Nearly a dozen fatalities have been reported there over the last half-century, along with numerous injuries.

“There’s danger all around us,” Russell said. "But there’s goodness, too. I think it’s a shame what’s happening.”

A Game Commission spokesperson did not return repeated requests for comment this week, but WFMZ 69 reported that the agency cited erosion and overuse as additional factors in its decision. The news had a backlash online, with 8,500 people signing a petition to keep the trail open.

Dozens of hikers on Tuesday morning felt a curtain was closing on this scenic trail 85 miles north of Philadelphia in Carbon County.

“I read about it on Facebook, and I figured we have to get here one last time,” said Gary Meinhardt, 41, of Levittown.

The popular website AllTrails.com lists Glen Onoko Falls as a difficult hike where proper shoes are required. The trail is a 3.7-mile loop and ascends easily, with flat terrain, for about a quarter-mile beyond the parking lot, following Glen Onoko Run closely. But it grows steeper and rockier as it goes upward, with some narrow ledges that do appear to be eroding and some steep drop-offs. Often, hikers need to scramble over wet rocks.

“I’m a beginner hiker and I thought this was a challenging trail. That said, it was 100% worth it,” one reviewer wrote on the website.

Signs along the trail, not far from where Ian Russell and his uncle, David Carylon, 22, fell to their deaths are even more ominous.

“People have been killed or seriously hurt in this area!” warns one posting, with a skull and crossbones etched into it.

When a man was killed and his friend injured there in 2016, the Allentown Morning Call reported that 11 people had died at Lehigh Gorge State Park over recent decades, most of them at Glen Onoko. But Mark Nalesnik, Carbon County Emergency Management Agency director, said even minor injuries such as sprained ankles can put a toll on first responders.

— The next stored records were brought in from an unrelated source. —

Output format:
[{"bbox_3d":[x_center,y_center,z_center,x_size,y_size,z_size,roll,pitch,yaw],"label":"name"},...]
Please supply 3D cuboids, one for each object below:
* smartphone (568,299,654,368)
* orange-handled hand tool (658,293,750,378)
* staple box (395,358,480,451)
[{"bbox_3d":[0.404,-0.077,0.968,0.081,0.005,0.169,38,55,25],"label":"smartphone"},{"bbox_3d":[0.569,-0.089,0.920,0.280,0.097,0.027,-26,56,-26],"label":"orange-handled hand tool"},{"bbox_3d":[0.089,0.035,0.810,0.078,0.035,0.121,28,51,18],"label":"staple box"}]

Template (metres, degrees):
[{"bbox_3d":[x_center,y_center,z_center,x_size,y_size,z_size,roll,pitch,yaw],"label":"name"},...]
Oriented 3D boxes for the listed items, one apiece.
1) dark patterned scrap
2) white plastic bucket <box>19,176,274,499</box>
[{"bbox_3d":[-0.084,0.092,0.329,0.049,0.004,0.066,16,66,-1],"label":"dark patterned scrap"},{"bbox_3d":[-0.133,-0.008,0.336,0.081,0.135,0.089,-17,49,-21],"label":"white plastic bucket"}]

Because of the terrain, he noted, it can take hours to bring someone down to the parking area safely. He said he believes hikers will still go there, regardless of whether the trail is officially closed.

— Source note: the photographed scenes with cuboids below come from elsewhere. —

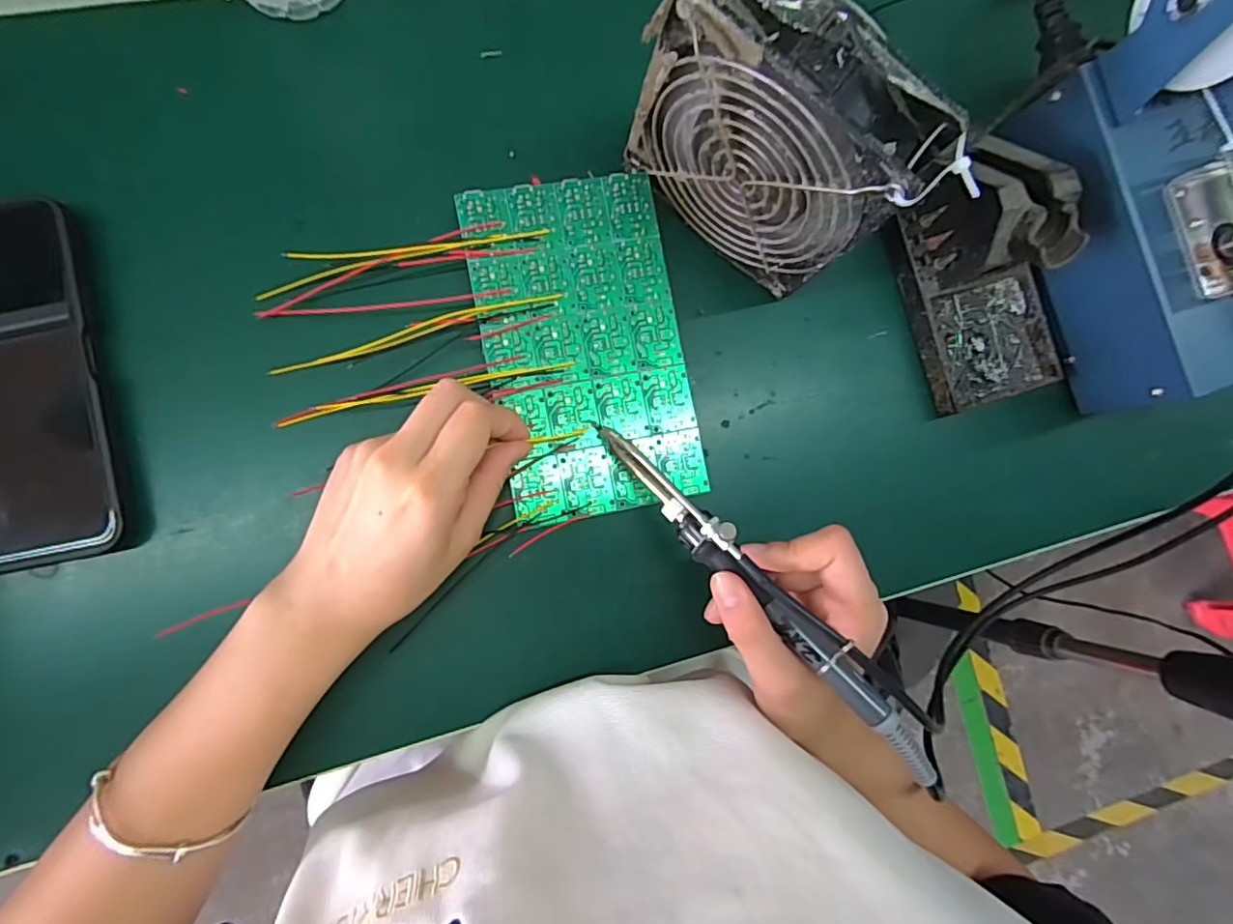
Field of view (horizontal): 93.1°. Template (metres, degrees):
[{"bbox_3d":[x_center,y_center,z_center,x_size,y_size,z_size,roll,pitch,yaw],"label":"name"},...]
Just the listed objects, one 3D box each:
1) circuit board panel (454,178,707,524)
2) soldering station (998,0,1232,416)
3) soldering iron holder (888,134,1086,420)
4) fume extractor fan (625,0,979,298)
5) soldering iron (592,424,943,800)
[{"bbox_3d":[-0.016,-0.061,0.304,0.100,0.004,0.171,-11,89,-9],"label":"circuit board panel"},{"bbox_3d":[0.301,-0.143,0.304,0.108,0.133,0.208,-20,91,-9],"label":"soldering station"},{"bbox_3d":[0.212,-0.107,0.321,0.078,0.070,0.143,-17,91,-9],"label":"soldering iron holder"},{"bbox_3d":[0.073,-0.144,0.273,0.130,0.115,0.048,36,83,-6],"label":"fume extractor fan"},{"bbox_3d":[0.062,0.055,0.262,0.018,0.027,0.208,-43,74,-8],"label":"soldering iron"}]

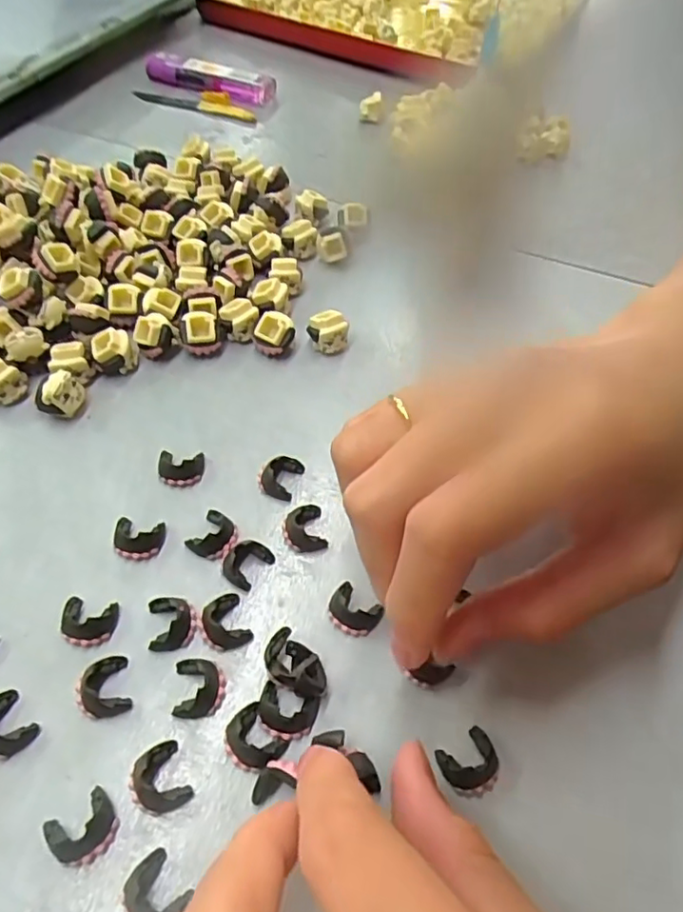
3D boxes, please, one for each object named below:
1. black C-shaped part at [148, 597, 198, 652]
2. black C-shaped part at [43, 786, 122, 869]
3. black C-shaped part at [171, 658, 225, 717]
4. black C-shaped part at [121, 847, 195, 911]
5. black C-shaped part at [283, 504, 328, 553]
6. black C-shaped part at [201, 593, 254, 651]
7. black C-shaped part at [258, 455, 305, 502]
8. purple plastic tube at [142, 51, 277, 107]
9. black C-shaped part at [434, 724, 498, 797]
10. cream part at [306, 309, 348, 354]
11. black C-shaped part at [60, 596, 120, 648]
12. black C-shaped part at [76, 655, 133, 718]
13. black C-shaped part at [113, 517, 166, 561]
[{"bbox_3d":[-0.051,0.049,0.182,0.014,0.006,0.015,-5,56,-9],"label":"black C-shaped part"},{"bbox_3d":[-0.064,0.093,0.150,0.016,0.005,0.016,2,55,-4],"label":"black C-shaped part"},{"bbox_3d":[-0.040,0.065,0.172,0.014,0.007,0.016,0,56,-5],"label":"black C-shaped part"},{"bbox_3d":[-0.045,0.104,0.144,0.015,0.006,0.014,36,60,18],"label":"black C-shaped part"},{"bbox_3d":[-0.012,0.024,0.201,0.014,0.008,0.015,-12,57,-11],"label":"black C-shaped part"},{"bbox_3d":[-0.035,0.049,0.182,0.013,0.008,0.016,-21,60,-18],"label":"black C-shaped part"},{"bbox_3d":[-0.022,0.007,0.213,0.014,0.009,0.016,18,56,10],"label":"black C-shaped part"},{"bbox_3d":[-0.083,-0.235,0.378,0.084,0.014,0.018,18,56,7],"label":"purple plastic tube"},{"bbox_3d":[0.036,0.083,0.164,0.016,0.004,0.014,-24,61,-20],"label":"black C-shaped part"},{"bbox_3d":[-0.006,-0.050,0.250,0.015,0.015,0.012,-4,55,-5],"label":"cream part"},{"bbox_3d":[-0.075,0.049,0.181,0.015,0.005,0.014,5,55,1],"label":"black C-shaped part"},{"bbox_3d":[-0.067,0.065,0.171,0.014,0.005,0.016,-12,58,-13],"label":"black C-shaped part"},{"bbox_3d":[-0.066,0.026,0.197,0.015,0.007,0.014,1,55,-2],"label":"black C-shaped part"}]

“If that’s what it is, we’re going to deal with it,” he said.

Nalesnik said the most serious problems are caused by improper footwear and bad decisions, two factors evident Tuesday afternoon. While most hikers had ankle-high boots, one woman hiking with children wore clogs, and a man in sneakers inched his way out, beyond a small chain and warning signs, to the very spot where Ian Russell fell decades ago with his uncle.

Ray Balsavage, 44, and Paul Herzog, 43, both of South Philly, decided to stay on a lower portion of the trail with their children, a handful of toddlers who were bounding around on the rocks by smaller falls.

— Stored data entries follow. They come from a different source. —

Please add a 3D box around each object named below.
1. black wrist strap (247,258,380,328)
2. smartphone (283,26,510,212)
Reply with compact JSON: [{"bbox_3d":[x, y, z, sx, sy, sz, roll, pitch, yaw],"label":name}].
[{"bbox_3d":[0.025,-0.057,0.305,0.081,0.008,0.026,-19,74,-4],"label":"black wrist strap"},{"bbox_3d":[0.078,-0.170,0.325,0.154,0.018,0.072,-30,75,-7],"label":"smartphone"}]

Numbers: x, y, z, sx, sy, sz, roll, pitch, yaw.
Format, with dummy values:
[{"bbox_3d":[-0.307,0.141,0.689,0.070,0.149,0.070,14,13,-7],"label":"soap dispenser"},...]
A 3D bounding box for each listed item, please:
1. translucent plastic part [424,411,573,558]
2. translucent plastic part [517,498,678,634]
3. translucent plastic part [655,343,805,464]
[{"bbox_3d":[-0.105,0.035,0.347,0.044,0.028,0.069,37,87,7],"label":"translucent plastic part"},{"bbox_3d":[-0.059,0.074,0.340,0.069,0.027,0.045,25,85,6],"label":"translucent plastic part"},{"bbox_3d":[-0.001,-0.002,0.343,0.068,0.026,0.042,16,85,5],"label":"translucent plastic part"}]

"We decided early that this is the highest we’re going to go, and even that is making me nervous, " Balsavage said.

Joe Neville, executive director of the Keystone Trails Association, said the Glen Onoko Falls trail might be among the top five most popular trails in the state. He believes the Game Commission, with its focus on wildlife and hunting, should work out an agreement with the state’s Department of Conservation and Natural Resources, an agency more accustomed to maintaining hiking trails and educating the public.

The online petition suggested transferring the trail, which is on game lands, to Lehigh Gorge State Park.

“The Game Commission is set up to educate the people about hunter education, about firearms and hunting issues,” Neville said.

A DCNR spokesperson could not be reached for comment.

Neville said he also believes people will continue to hike the trail, and its closure will require the Game Commission to assign even more personnel to patrol it.

“They will go,” he said. “If you put up a fence, they will climb it or cut it down.”

Russell, who lived in North Wales, Montgomery County, at the time of the tragedy, has since moved to Carbon County. He’s been back to the Glen Onoko Falls trail only a few times, “trying to find a little peace.” He had carried his son’s body down the trail, handing him off to first responders, then etched a small mark in a tree to remember.

“He was just a curious little boy,” Russell said, through tears. “It was an accident. Just sad."

Russell urged anyone who hikes at Glen Onoko Falls to respect its power, whether open or closed.

“Just be careful,” he urged. “It’s dangerous, but it’s beautiful.”